Manaki Brothers

Semih Kaplanoğlu - recipient of the Special Camera 300 for Outstanding Contribution to World Cinematic Art

The winner of the “Golden Bear” at the Berlin Film Festival, Semih Kaplanoğlu, is this year’s laureate of the Special Camera 300 for Outstanding Contribution to World Cinematic Art.

Kaplanoğlu is one of the most successful and influential directors in Turkish cinema, having received 28 international awards and 10 nominations worldwide. He made his debut in 2001 with “Away from Home”, which earned him the Best Director Award at the Singapore Film Festival. In 2005, his second feature film, “Angel’s Fall”, had its world premiere at the Berlinale Forum and won the Best Film Award in Nantes, while his third feature film “Egg”, which premiered in 2007 at the Cannes Film Festival, won 30 awards. “Egg” was the first part of the “Yusuf Trilogy” that made Semih Kaplanoğlu into a world famous director. In 2008, the film “Milk” premiered in the Official Competition at the Venice Film Festival and proceeded to be screened at a number of other festivals around the world bringing him several international awards, including the FIPRESCI Prize at the Istanbul Film Festival.

For “Honey”, the third part of the “Yusuf Trilogy”, he received the “Golden Bear” at the 60 th edition of the Berlin Film Festival.
His films are characterized by metaphysical themes and a recognizable authorship in cinema art.
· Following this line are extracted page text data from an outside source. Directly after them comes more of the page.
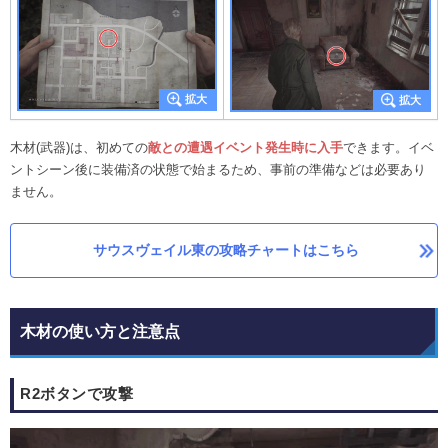
木材(武器)は、初めての
敵との遭遇イベント発生時に入手
できます。イベ
ントシーン後に装備済の状態で始まるため、事前の準備などは必要あり
ません。
サウスヴェイル東の攻略チャートはこちら
木材の使い方と注意点
R2ボタンで攻撃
-Before I started making films, I was dedicated to poetry, and it was poetry that trained me. As you know, in poetry a lot needs to be said in very few words. This is the very the nature of the discipline, and this is the reason it also influenced my perception, or my actions, Kaplanoğlu said in an interview in 2017, during his visit to Skopje.

He believes that “real time should be adjusted to cinematic time”. 

“I want to convey the feeling of real time in cinema, because in everyday life we very rarely feel real time,” the author said in the same interview.

He has sat on the juries at the Cannes Film Festival, the European Film Academy, and the Asia-Pacific Screen Academy. In addition to cinema as his main preoccupation, Semih Kaplanoğlu was also writing articles between 1987 and 2003 that were published in periodicals dedicated to the arts, while between 1996 and 2000 he had a column in the daily newspaper “Radikal”.

He chose the 2017 film “Grain” to be screened in his honour at this year’s edition of the ICFF “Manaki Brothers”. The 35mm black-and-white film is a co-production between Turkey, Germany, France, Sweden and Qatar, with Jean-Marc Barr, Hermine Bravo, Grigoriy Dobrygin and Cristina Flutur, and was made over the course of five years. “Grain” won the Best Film Award at the 30 th Tokyo Film Festival.

In 2018, he began working on the “Commitment Trilogy”. 2019’s “Commitment Hasan” was nominated for an Oscar in Turkey, being the director’s first digital film. In 2020, he finished filming “Commitment Hasan” just before the outburst of the COVID pandemic, and is currently working on the final instalment of the trilogy, “Commitment Fikret,” which is an adaptation of the novel “A Mind at Peace” by the renowned Turkish author Ahmet Hamdi Tanpınar.